■ Texto extraído:
-*-*-

Nas esquinas da vida...

"Se o tivesse escrito para procurar o favor do mundo eu teria me ornado de belezas emprestadas ou teria me apresentado com minha melhor pose. Quero que me vejam aqui no meu modo de ser simples, natural e ordinário, sem afetação nem artifício: é a mim mesmo que pinto". (M. de M.)

sábado, 4 de agosto de 2012

Mudanças



... Na realidade estou buscando o início deste texto. Agora passa por minha cabeça uma infinidade de começos, mas nenhum deles é interessante o suficiente. Que tal começar por anteontem, quando quase morri. Ou por agora, que estou sentado no escuro sozinho. Meu avô sempre disse que quando começamos acordar de madrugada, andar pela casa, abrir e fechar a geladeira (sem querer nada) é por que a solidão chegou.  Ou será que tenho algo para resolver e não consigo? O mesmo disco toca, já sei as músicas que virão na sequência. Copos estão sujos no parapeito da minha janela. As roupas em pilas são montes no horizonte do meu quarto. Os livros marcados pela metade, com um  pedaço de papel, esperam o dia que a leitura seja continuada. Algumas moedas sob a mesa. Um único cigarro faz companhia a minha carteira. Mas nenhum um pingo de Martini.
Rolo na cama esperando o momento de redenção com os amigos, que cobram minha presença, mas só quero estar sozinho. Não por mal ou por que alguém é chato demais, fala demais ou o que seja. Mas por que vivo um momento de recolhimento. Quase automático. Já sinto que a textura da minha pele está mudando, minha voz, meu comportamento, meus pensamentos, meu paladar. Estou em transformação. Vejo no horóscopo semanal que preciso ter calma, que este momento passará em breve. Mas será que meus companheiros e amigos saberão me entender e esperar por mim, como um dia eu esperei por eles?
Que seja. Não os obrigo a nada. Bem que as contas do mês poderia me esperar sair deste transe transformador para chegarem a minha porta. Mas não. Continuam chegando e me fazendo lembrar que sou um sujeito civil que deve prestar contas com a sociedade que me concebeu e hoje rejeito, repudio, cuspo no prato, falo mal, crítico nas redes sociais. Cansado, me calo. Sou apenas mais um – assim penso. Prefiro escutar músicas de protesto e colocar excertos aparentemente interessante no Face Book (olha, ele é cult), do que ir para rua, de fato, mostrar que protesto e tenho raiva comigo de estar nesta bosta que não fede, mas me  besunta todo, até os cílios.

-*-*-

■ Problema a resolver: Escreva a continuação do relato pessoal intitulado "Mudanças", a partir da última frase mostrada.

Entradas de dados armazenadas
-*-*-

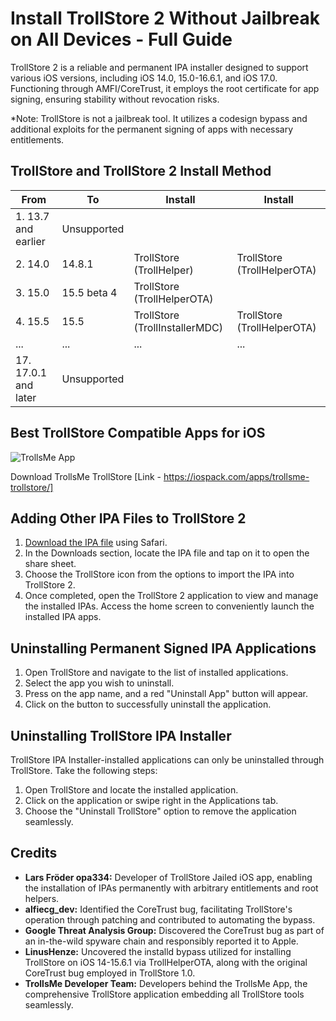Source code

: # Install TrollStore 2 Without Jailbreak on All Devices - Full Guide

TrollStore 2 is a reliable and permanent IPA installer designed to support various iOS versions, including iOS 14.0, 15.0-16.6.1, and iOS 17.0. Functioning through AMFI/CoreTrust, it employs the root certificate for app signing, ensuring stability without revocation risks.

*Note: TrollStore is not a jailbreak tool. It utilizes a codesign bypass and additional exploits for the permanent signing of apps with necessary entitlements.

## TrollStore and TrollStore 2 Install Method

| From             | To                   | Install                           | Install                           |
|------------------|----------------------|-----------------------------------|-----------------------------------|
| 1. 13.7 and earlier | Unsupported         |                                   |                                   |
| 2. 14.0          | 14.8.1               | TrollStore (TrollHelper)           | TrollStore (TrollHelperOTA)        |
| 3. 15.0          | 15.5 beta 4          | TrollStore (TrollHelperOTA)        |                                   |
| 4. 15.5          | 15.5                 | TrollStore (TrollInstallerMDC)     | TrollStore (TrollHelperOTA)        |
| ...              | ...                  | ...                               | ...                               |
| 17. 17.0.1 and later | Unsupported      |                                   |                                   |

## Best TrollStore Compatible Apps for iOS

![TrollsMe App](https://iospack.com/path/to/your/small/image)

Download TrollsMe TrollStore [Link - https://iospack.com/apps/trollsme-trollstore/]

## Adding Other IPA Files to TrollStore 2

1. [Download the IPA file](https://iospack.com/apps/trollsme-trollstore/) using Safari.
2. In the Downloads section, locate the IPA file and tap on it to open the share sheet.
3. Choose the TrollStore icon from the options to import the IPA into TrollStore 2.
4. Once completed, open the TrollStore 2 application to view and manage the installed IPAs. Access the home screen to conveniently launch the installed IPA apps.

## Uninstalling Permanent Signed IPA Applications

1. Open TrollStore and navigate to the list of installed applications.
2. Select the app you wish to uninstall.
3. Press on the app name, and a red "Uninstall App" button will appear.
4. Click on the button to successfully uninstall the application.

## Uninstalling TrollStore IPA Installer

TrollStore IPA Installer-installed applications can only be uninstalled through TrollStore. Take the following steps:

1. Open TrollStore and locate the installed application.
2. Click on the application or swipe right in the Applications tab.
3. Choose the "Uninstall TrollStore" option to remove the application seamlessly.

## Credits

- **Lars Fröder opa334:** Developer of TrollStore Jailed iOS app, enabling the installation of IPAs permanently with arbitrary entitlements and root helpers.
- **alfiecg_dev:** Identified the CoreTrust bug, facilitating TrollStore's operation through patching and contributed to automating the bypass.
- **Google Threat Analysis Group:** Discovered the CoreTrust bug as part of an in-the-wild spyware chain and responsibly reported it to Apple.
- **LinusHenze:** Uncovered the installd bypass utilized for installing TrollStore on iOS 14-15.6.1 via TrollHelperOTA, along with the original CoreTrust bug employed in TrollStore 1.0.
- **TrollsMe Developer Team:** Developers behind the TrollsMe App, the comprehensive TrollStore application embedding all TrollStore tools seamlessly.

-*-*-

■ Caixa de resposta:
Sim, não sou pessimista. E porque não escrevo mais sobre morte, sexo, sujeitos do povo? Por que não quero. Já fui criticado, bem diziam que eu não escrevia nada com nada. E não escrevo mesmo. Ou melhor, ainda bem que escrevo. Hoje meu nada com nada me colocou aqui neste trono eterno de solitude. É impressionante sua falta de senso de humor. Desculpe-me por rir.
Bom, continuo aqui, sem saber como começar este texto. Enrolando, falando um pouco dos meus problemas e da minha frustração, e nada de começar. Sempre fui livre, sabe? Já gostei de compromissos, promessas eternas, responsabilidade, expectativas e tudo isso. Hoje não. Faça o que quiser, vá onde desejar, me leve ou não. Não deixo de te amar. A vida é isso, como um rio, que enche e seca, vai e vem, mata e alimenta. Conta história e silencia outras. Mas como seres humanos, nossas experiências constituem grande parte do nosso aprendizado e também nos moldam. E dado isto, para estar comigo não é preciso assinar nada, me prometer o que seja já sei que um dia vais embora, que um dia alguém mais interessante vai surgir... Enfim, como um rio, como um rio.
Pelo que vejo hoje não começo este texto. Talvez depois de um cigarro consiga pensar em algo. Vou aproveitar à tarde. Quem sabe olhar pela janela os meninos e as meninas correr na rua e me recordar de uma época onde minhas dores eram pequenas perto do que sinto hoje. E que poderiam ser curadas numa próxima banca de bombons. Quem dera hoje fosse assim, uma bala curasse minhas dores e me fizesse rir e brincar com os demais como se nada tivesse acontecido.
Há uma revolução lá fora. Silenciosa. Sim, vem de vários lugares. Como uma grande onda. Amedronta-me um pouco, pois ainda não tenho um lado. Não sei ainda se devo escolher um. Talvez seja metralhado acusado de espião, anarquista ou conservador. Será? Só sei que seremos todos engolidos. Ninguém será perdoado. É sim, por que não há perdão para os seres humanos. Somos tolos.
Volto depois, hoje não passei da primeira linha. Estou um pouco tonto. Cansado. Vou voltar a cama e sonhar. Quem sabe com algo bom, com o amor, com aquele rosto e sorriso lindo, com aquela outra tarde que a beijei... Veja como somos tolos.